Index · Directives systemd 256.7

Name

sd_bus_interface_name_is_valid, sd_bus_service_name_is_valid, sd_bus_member_name_is_valid, sd_bus_object_path_is_valid — Check if a string is a valid bus name or object path

Synopsis

#include <systemd/sd-bus.h>
int sd_bus_interface_name_is_valid(const char* p);
 
int sd_bus_service_name_is_valid(const char* p);
 
int sd_bus_member_name_is_valid(const char* p);
 
int sd_bus_object_path_is_valid(const char* p);
 

Description

sd_bus_interface_name_is_valid() checks if a given string p is a syntactically valid bus interface name. Similarly, sd_bus_service_name_is_valid() checks if the argument is a valid bus service name, sd_bus_member_name_is_valid() checks if the argument is a valid bus interface member name, and sd_bus_object_path_is_valid() checks if the argument is a valid bus object path. Those functions generally check that only allowed characters are used and that the length of the string is within limits.

Return Value

Those functions return 1 if the argument is a valid interface / service / member name or object path, and 0 if it is not. If the argument is NULL, an error is returned.

Errors

Returned errors may indicate the following problems:

-EINVAL

The p parameter is NULL.

Notes

Functions described here are available as a shared library, which can be compiled against and linked to with the libsystemd pkg-config(1) file.

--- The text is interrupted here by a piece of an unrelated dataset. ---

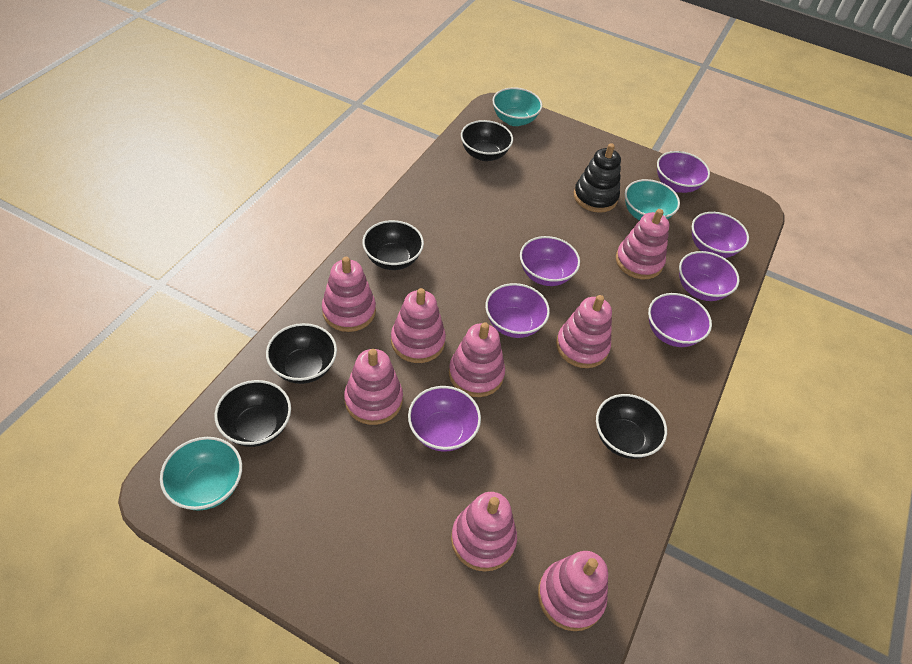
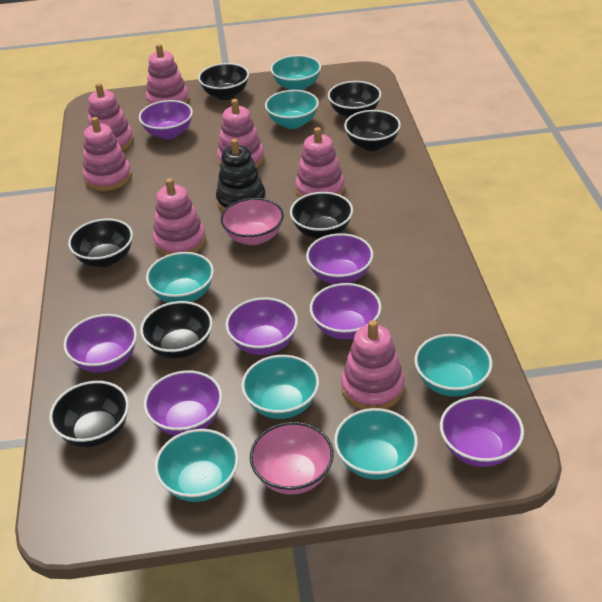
black bowl: [215,380,291,447] [266,323,337,384] [362,220,424,270] [461,120,513,161] [596,394,667,459] = 5 -> [49,381,129,447] [68,219,133,267] [140,301,213,359] [198,63,249,100] [290,192,353,239] [328,81,381,118] [344,110,401,151] = 7
pink bowl: none = 0 -> [220,198,284,245] [250,422,334,495] = 2
pink stacking toy: [322,257,376,332] [344,349,403,425] [391,288,446,363] [449,322,505,397] [451,492,517,572] [538,551,608,631] [556,295,612,368] [616,209,669,279] = 8 -> [83,117,132,191] [88,83,134,151] [146,44,189,105] [153,178,206,256] [217,99,264,168] [295,127,345,198] [341,320,404,410] = 7
turquoise bowl: [160,437,242,510] [492,87,542,126] [625,179,680,220] = 3 -> [146,252,214,303] [155,429,239,502] [241,355,319,419] [265,90,319,129] [270,55,321,90] [334,408,418,480] [414,334,492,397] = 7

The code described here uses getenv(3), which is declared to be not multi-thread-safe. This means that the code calling the functions described here must not call setenv(3) from a parallel thread. It is recommended to only do calls to setenv() from an early phase of the program when no other threads have been started.

History

sd_bus_interface_name_is_valid(), sd_bus_service_name_is_valid(), sd_bus_member_name_is_valid(), and sd_bus_object_path_is_valid() were added in version 246.